Mar 2019
tl;dr: Improvement of volumetric CNNs (3d shapenets) closes its gap with multi-view CNNs (MVCNN).
Overall impression
The paper starts with one hypothesis: the performance gap of volumetric and multi-view CNN is due to the resolution difference. However experiment shows this only explains part of the gap. The paper then takes on two directions: improve the volumetric CNN architecture, and exploit the resolution in MVCNN. This paper already shows the concise and straightforward style of Charles Qi’s style later shown in pointnet.
Key ideas
- The gap between 2D and 3D can be attributed to 2 factors: input resolution and network architecture.
- The experiment to examine the effect of spatial resolution in 2D and 3D CNNs is done by sphere rendering. Spheres are used for discretization as they are view invariant.
- Two improved volumetric CNN are proposed
- Sub volume supervision (SubvolSup): the 3D network overfits severely. To address this, more difficult but highly relevant auxiliary tasks are added to perform classification with partial volume (specifically with feature maps within each octant).
- Anisotropic probing (AniProbing): use an anisotropic kernel to mimic 2D projection of a 3D input.
- Use of orientation-pooling with multi-orientation (MO) input augmentation to boost the performance of SubvolSup.
- As expected, AniProbing benefits more from the augmentation. In other words, AniProbing is inspired by MVCNN and is supposed to use with multi-orientation augmentation.

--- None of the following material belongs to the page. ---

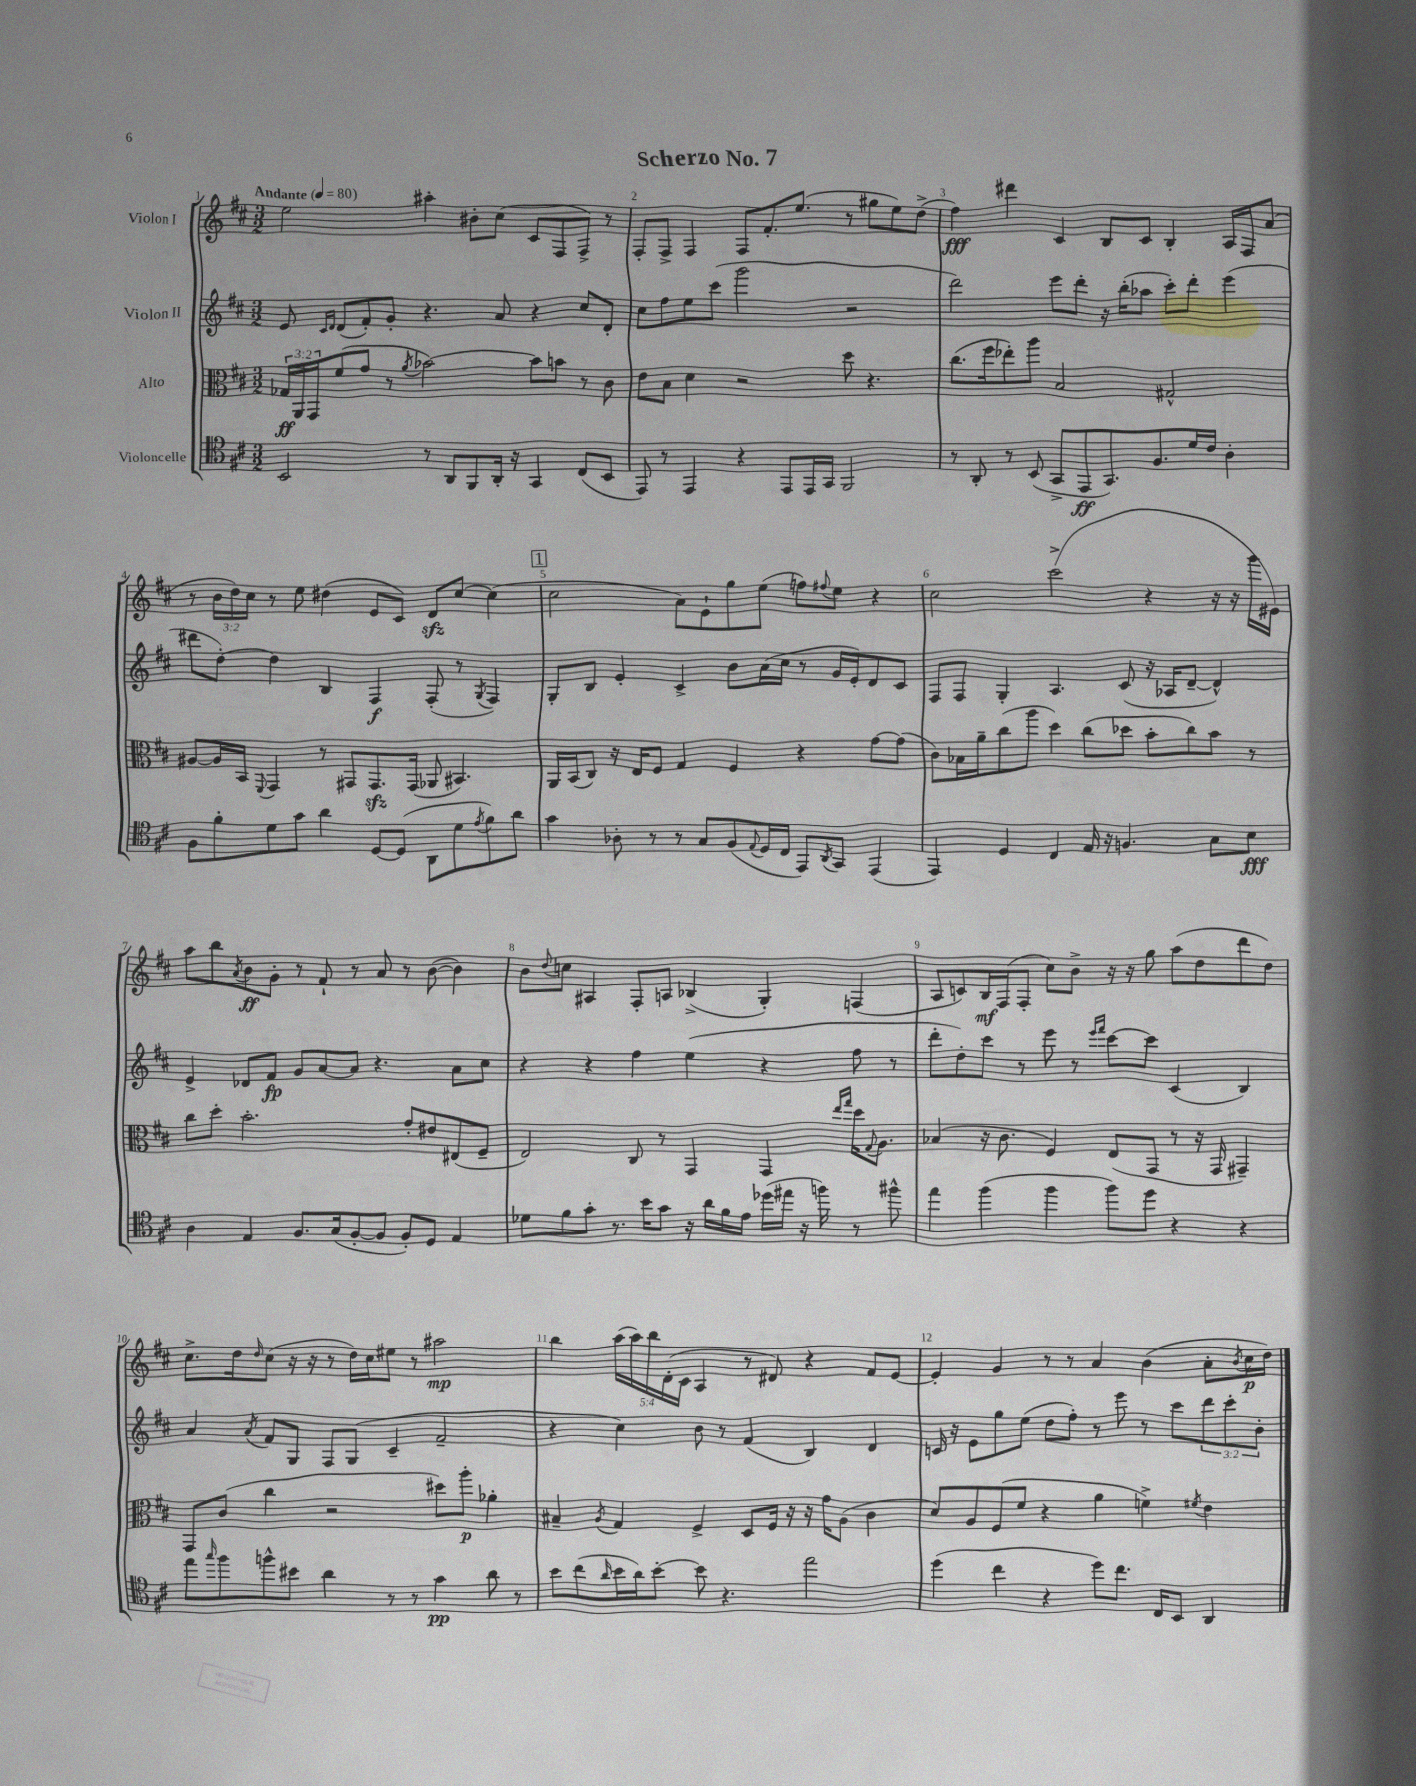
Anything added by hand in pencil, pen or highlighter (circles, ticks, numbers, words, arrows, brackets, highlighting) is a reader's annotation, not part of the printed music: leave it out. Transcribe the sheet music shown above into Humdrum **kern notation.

- Another way to boost the performance of volumetric CNN is to use a spatial transformation network. STN tends to align all 3D volumes to a canonical viewpoint.
Technical details
- AniProbing is different from 2D rendering of a 3D object with computer graphics in two ways: it “sees through” the 3D object and provides an x-ray like scanning capacity; it saves computation time.
Notes
- Video presentation at CVPR 2015.
- How about using deterministic average or max pooling, instead of learning an anisotropic kernel in AniProbing?